Uzbekistan: Journalist goes free at end of trial
The court's decision to allow Bobomurod Abdullayev to walk free marks a precedent.
A prominent journalist in Uzbekistan has been found guilty of public calls to overthrow the government but was immediately released from custody in an unparalleled gesture of clemency from the nation’s courts.
Abdurahman Tashanov, head of a Tashkent-based rights group, told Eurasianet that a court hearing the case of Bobomurod Abdullayev, 44, sentenced him to a suspended three-year jail term at a corrective labor facility. Accounting for time served, the court ordered the reporter to be freed.
Charges against three others on the defendants’ bench — journalist Khayot Nasreddinov and businessmen Shavkat Ollyorov and Ravshan Salayev — were dropped altogether, another potentially portentous precedent.
The Abdullayev case has been described as a bellwether for the government’s commitment to reform and greater openness under President Shavkat Mirziyoyev. The president is set to embark on a visit to the United States later this month, on May 16-17, and freeing Abdullayev could serve to win the Uzbek government easy plaudits.
The journalist’s arrest at the hands of the National Security Services, or SNB, in late September had been interpreted at the time as an indicator that independent journalism would not be permitted to flourish, despite some encouraging signals.
The main charge that was leveled at Abdullayev was that he and accomplices were behind a pseudonymous online political gossip writer called Usman Khaknazarov.

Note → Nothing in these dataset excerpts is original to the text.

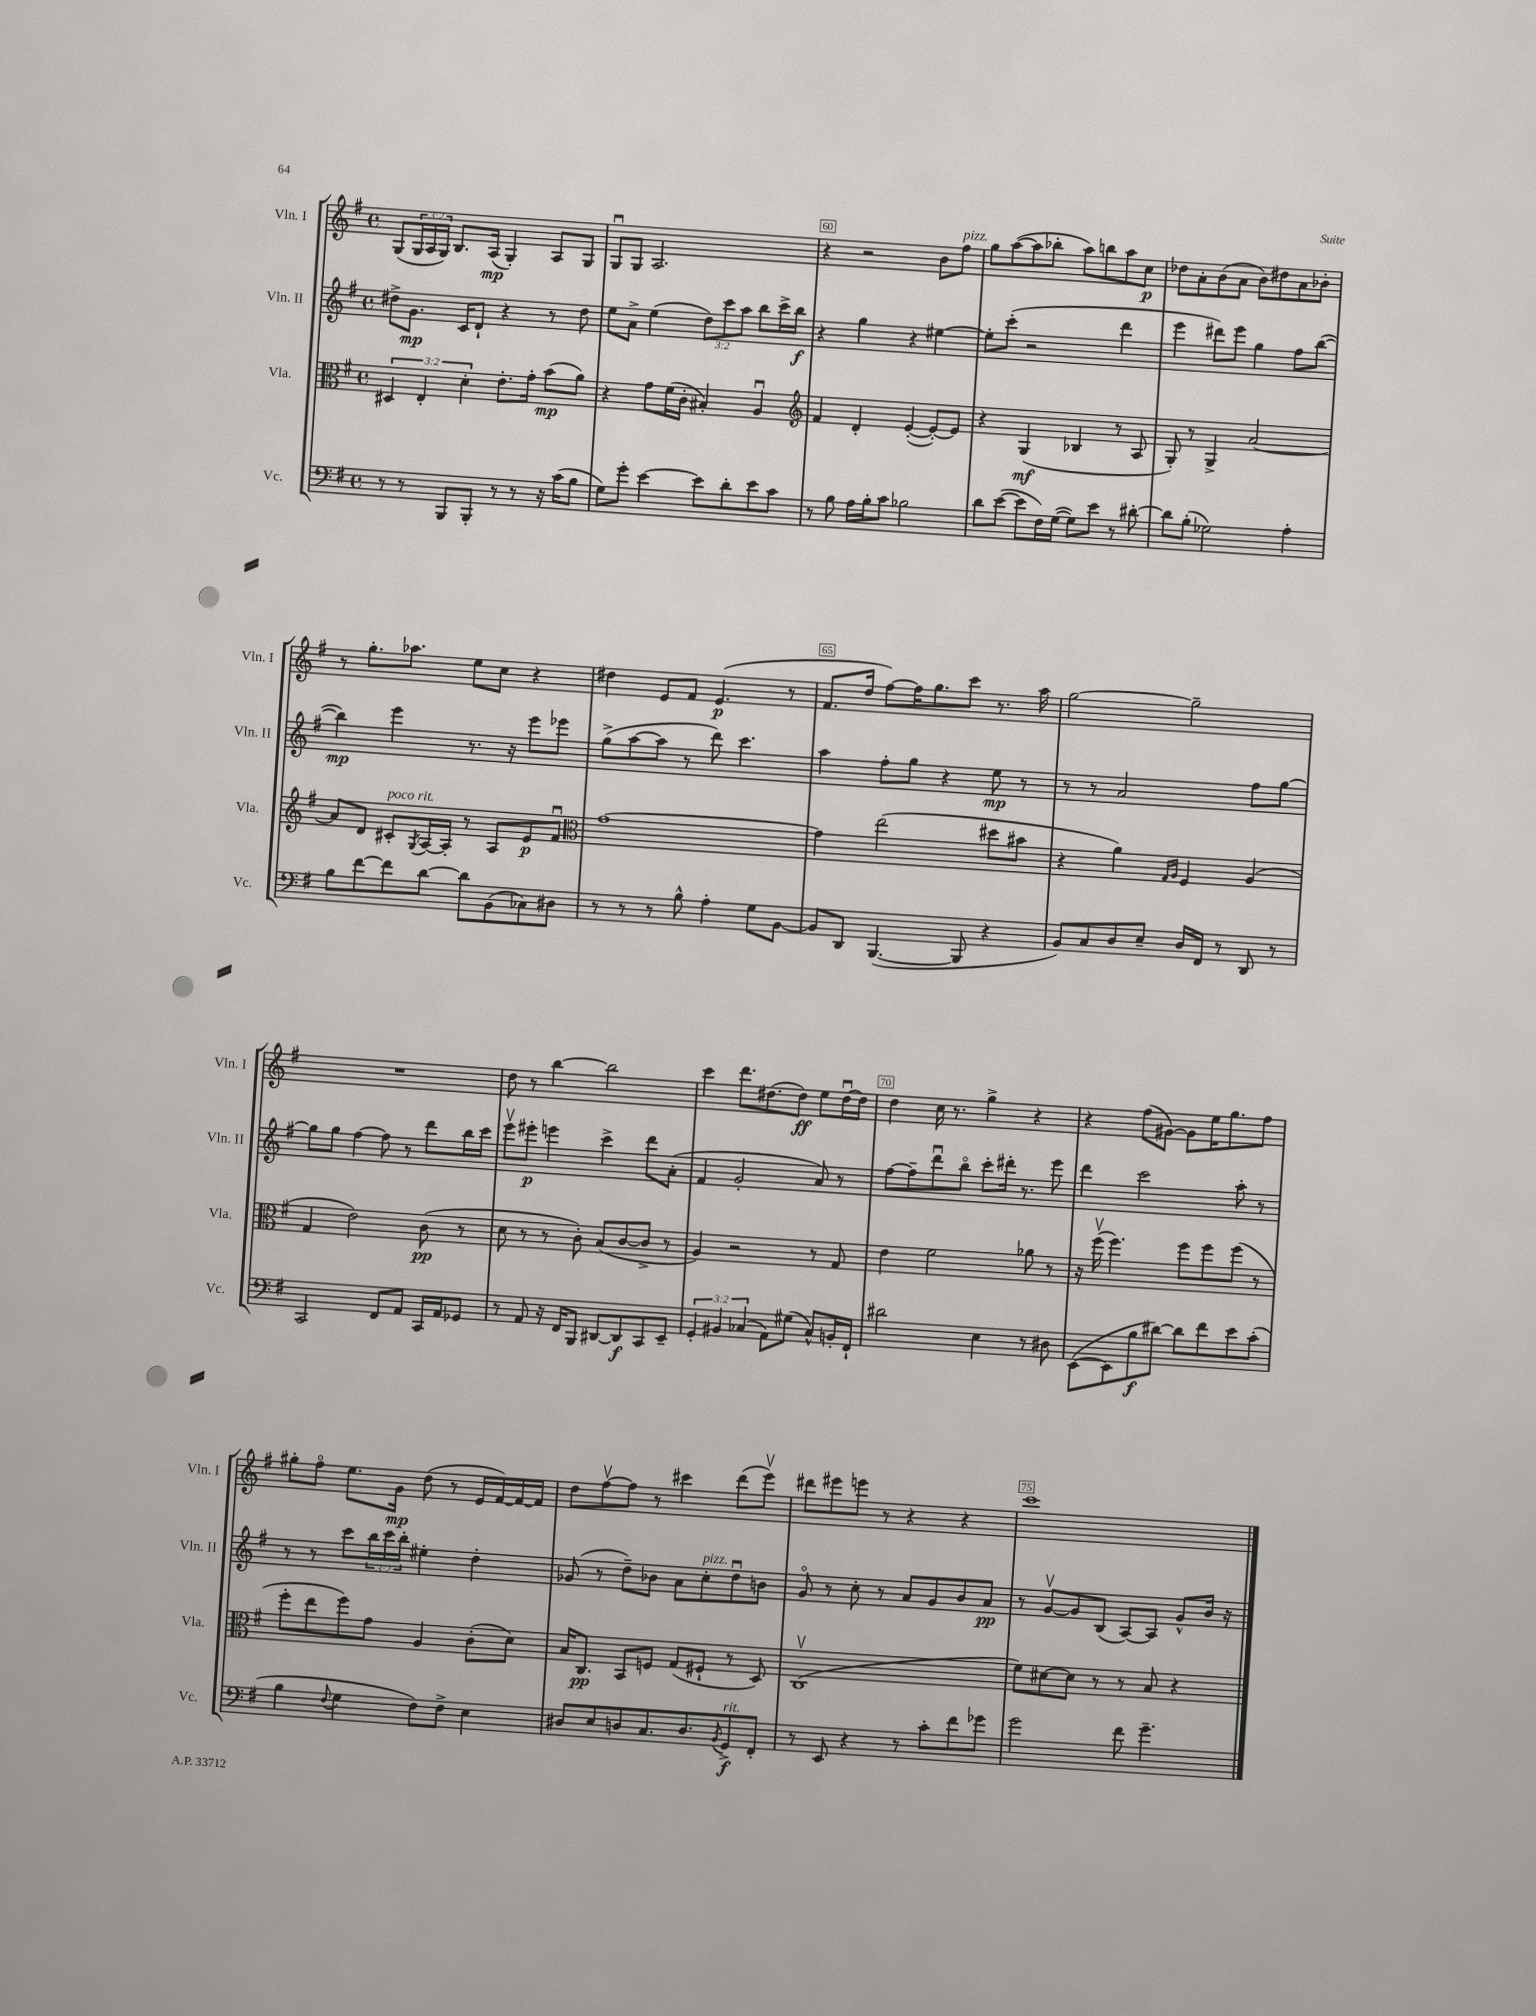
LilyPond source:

<<
\new StaffGroup <<
\new Staff = "s0" \with { instrumentName = "Vln. I" shortInstrumentName = "Vln. I" } {
    \clef treble \key g \major \defaultTimeSignature \time 4/4 \override Staff.TupletNumber.text = #tuplet-number::calc-fraction-text
    g8( \tuplet 3/2 { g16 a16 g16) } b8. a16\mp( g4-.) a8 g8 |
    g8\downbow g8 a2. |
    r4 r2 b'8 fis''8^\markup { \italic "pizz." } |
    g''8 a''8~( a''8 bes''8-. a''8) b''8 a''8 c''8\p |
    des''8 a'8-. b'8( a'8 b'8) dis''8 a'8 bes'8-. |
    r8 g''8.-. aes''8. e''8 c''8 r4 |
    dis''4 e'8 fis'8 e'4.\p( r8 |
    fis'8. d''16 fis''8~) fis''16 g''8. c'''8 r8. a''16 |
    g''2~ g''2-- |
    R1 |
    d''8 r8 b''4~ b''2 |
    c'''4 d'''8. dis''8.( dis''8\ff) e''8 dis''16~\downbow dis''16 |
    d''4 c''16 r8. g''4-> r4 |
    r4 fis''8( gis'8~) gis'8 e''16 g''8. fis''8 |
    gis''8-. fis''8\flageolet e''8. g'16\mp d''8( r8 e'16 fis'16~) fis'16~ fis'16 |
    d''8 fis''8~\upbow fis''8 r8 cis'''4 d'''8( e'''8\upbow) |
    dis'''8 eis'''8 e'''8 r8 r4 r4 |
    c'''1 \bar "|." |
}
\new Staff = "s1" \with { instrumentName = "Vln. II" shortInstrumentName = "Vln. II" } {
    \clef treble \key g \major \defaultTimeSignature \time 4/4 \override Staff.TupletNumber.text = #tuplet-number::calc-fraction-text
    dis''8-> g'8.\mp c'16 d'8-! r4 r8 dis''8 |
    e''8 a'8-> e''4( \tuplet 3/2 { d''8) c'''8 a''8 } b''8 c'''16-> b''16\f |
    r4 g''4 r4 eis''4~ |
    eis''8-. c'''8-.( r2 d'''4 |
    e'''4 dis'''8) e'''8 g''4 fis''8 b''8~( |
    b''4\mp) e'''4 r8. r16 e'''8 ees'''8 |
    g''8->( a''8~ a''8 r8 d'''8) c'''4. |
    a''4 fis''8-. g''8 r4 e''8\mp r8 |
    r8 r8 a'2 fis''8 g''8~ |
    g''8 g''8 fis''4~ fis''8 r8 d'''8 b''16 c'''16 |
    e'''8\upbow eis'''8-.\p e'''4 c'''4-> d'''8 a'8-.( |
    fis'4 g'2-. a'8) r8 |
    fis''8~ fis''8-- d'''8\downbow b''8\flageolet c'''8-. dis'''16-. r8. e'''8 |
    d'''4 c'''2 a''8-. r8 |
    r8 r8 c'''8 \tuplet 3/2 { b''16 c'''16 b''16-. } eis''4-. d''4-. |
    ges'8( r8 d''8--) bes'8 a'8 c''8-.^\markup { \italic "pizz." } d''8\downbow b'8 |
    g'8\flageolet r8 c''8-. r8 a'8 g'8 b'8 a'8\pp |
    r8 g'8~\upbow g'8 b8( a8~) a8 g'8-^ b'16 r16 \bar "|." |
}
\new Staff = "s2" \with { instrumentName = "Vla." shortInstrumentName = "Vla." } {
    \clef alto \key g \major \defaultTimeSignature \time 4/4 \override Staff.TupletNumber.text = #tuplet-number::calc-fraction-text
    \tuplet 3/2 { dis4 e4-. d'4-. } e'8.-. g'16-. b'8\mp( a'8) |
    r4 g'8 fis'16( c'16-. bis4-.) a4\downbow |
    \clef treble fis'4 d'4-. e'4~-.( e'8~-.) e'8 |
    r4 g4\mf( bes4 r8 a8 |
    g8-.) r8 g4-> a'2~ |
    a'8 d'8 cis'8-.^\markup { \italic "poco rit." } \acciaccatura { g8 } a16~ a16-. r8 a8 e'8\p fis'8\downbow |
    \clef alto g'1~ |
    g'4 e''2( dis''8 bis'8 |
    r4 a'4) \grace { g16 a16 } fis4 a4( |
    g4 e'2) c'8\pp( r8 |
    d'8 r8 r8 c'8-.) b8( c'8~ c'8-> r8 |
    a4) r2 r8 g8 |
    e'4 fis'2 aes'8 r8 |
    r16 fis''16\upbow( fis''4.) fis''8 fis''8 fis''8( r8 |
    fis''8-. e''8 fis''8) g'8 a4 c'8-.( d'8) |
    b16 c8.\pp b,8 f8 g8( fis8-! r8 d8) |
    c1\upbow( |
    fis'8) dis'8~ dis'8 r8 r8 b8 r4 \bar "|." |
}
\new Staff = "s3" \with { instrumentName = "Vc." shortInstrumentName = "Vc." } {
    \clef bass \key g \major \defaultTimeSignature \time 4/4 \override Staff.TupletNumber.text = #tuplet-number::calc-fraction-text
    r8 r8 b,,8 b,,8-. r8 r8 r16 c'16( b8 |
    g8) g'8-. e'4~ e'8 d'8-. e'8 c'8 |
    r8 b8 a16 b16-. c'8 bes2 |
    d'8 e'8~( e'8 fis16) g16~( g8) e'8 r8 dis'8~-. |
    dis'8 b8-.( ges2) a4-. |
    b8 fis'8~ fis'8 d'8~ d'8 b,8( ces8) dis8 |
    r8 r8 r8 b8-^ a4-. g8 b,8~ |
    b,8 d,8 b,,4.~( b,,8 r4 |
    b,8) c8 d8 e8-- d16 fis,16 r8 d,8 r8 |
    c,2 fis,8 a,8 c,16 a,16 ges,8 |
    r8 a,8 r16 fis,16 b,,8 dis,8~ dis,8\f c,8 e,8-- |
    \tuplet 3/2 { g,4-. bis,4 ces4( } a,8) gis8( ces8-^) b,16-. fis,16-! |
    dis'2 e4 r8 dis8 |
    e,8~( e,8 b8\f dis'8~) dis'8 fis'8 e'8 c'8-.( |
    b4 \appoggiatura { fis8 } g4 fis8) fis8-> e4 |
    dis8 e8 d8 c8. d8. \acciaccatura { b,8 } g,8->\f^\markup { \italic "rit." } fis,8-. |
    r8 e,8 r4 r8 c'8-. fis'8 ges'8 |
    g'2 fis'8 g'4.-- \bar "|." |
}
>>
>>
\layout { \context { \Score currentBarNumber = #58 \override BarNumber.break-visibility = ##(#f #t #t) barNumberVisibility = #(every-nth-bar-number-visible 5) \override BarNumber.stencil = #(make-stencil-boxer 0.1 0.3 ly:text-interface::print) } }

The output of this anonymous figure, which is widely assumed to be a composite of multiple contributors, had typically consisted of unsourced tittle-tattle about goings-on in the administration of the late President Islam Karimov. The SNB — which has been rebranded since into the State Security Service, or SGB — has argued that the writings were tantamount to a campaign to overthrow the government. Abdullayev admitted to being behind some of the Khaknazarov articles, although he rejected the suggestion this could be described as seditious intent.
If this case was about press freedom at the most surface level, there was an intra-elite dimension to it too. Arresting Abdullayev was one of the SNB’s last high-profile actions before the body was definitively defanged earlier this year. As well as long acting as an often-merciless and arbitrary tool for implementing the government’s authoritarian policies, the security services are said to have represented considerable financial clout behind the scenes. There was every indication that they were growing increasingly uncomfortable with Mirziyoyev’s reformism agenda, and their battle to counter that momentum has evidently failed.
Tashanov, the rights defender, said that he was especially heartened by the court’s order to conduct a further internal investigation into the security service officers who pursued the case against Abdullayev. The journalist had complained while in custody that he was being denied access to his lawyer and that he had been beaten into signing a confession.
“They might even file a case against the SGB officers. Maybe then citizens in this country can start to believe the president’s promises about Uzbekistan finally getting fair trials,” he said.